───── Data in this exercise ─────
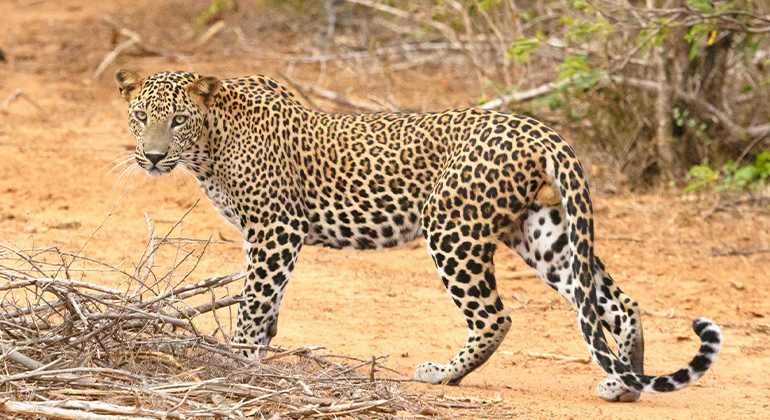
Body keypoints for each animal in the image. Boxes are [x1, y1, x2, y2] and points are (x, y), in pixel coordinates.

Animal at [115, 69, 720, 400]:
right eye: (140, 117)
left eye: (177, 120)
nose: (153, 156)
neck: (210, 146)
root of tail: (538, 128)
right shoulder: (269, 236)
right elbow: (268, 305)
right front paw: (256, 357)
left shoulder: (275, 229)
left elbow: (254, 301)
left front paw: (236, 362)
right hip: (542, 232)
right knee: (614, 302)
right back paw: (624, 383)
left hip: (451, 227)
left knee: (495, 316)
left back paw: (441, 376)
─────
_Problem requirements_
Please repeat the records above exactly, omitting any pictures they contain.

_Solution to the problem_
Body keypoints for each animal in the image. Boxes are [x1, y1, x2, y2] and points are (x, y), in pixel coordinates.

Animal at [115, 69, 720, 400]:
right eye: (140, 117)
left eye: (177, 120)
nose: (153, 156)
neck: (210, 146)
root of tail: (538, 128)
right shoulder: (269, 236)
right elbow: (268, 305)
right front paw: (256, 357)
left shoulder: (275, 229)
left elbow: (254, 301)
left front paw: (236, 362)
right hip: (542, 232)
right knee: (614, 302)
right back paw: (624, 383)
left hip: (451, 227)
left knee: (495, 316)
left back paw: (441, 376)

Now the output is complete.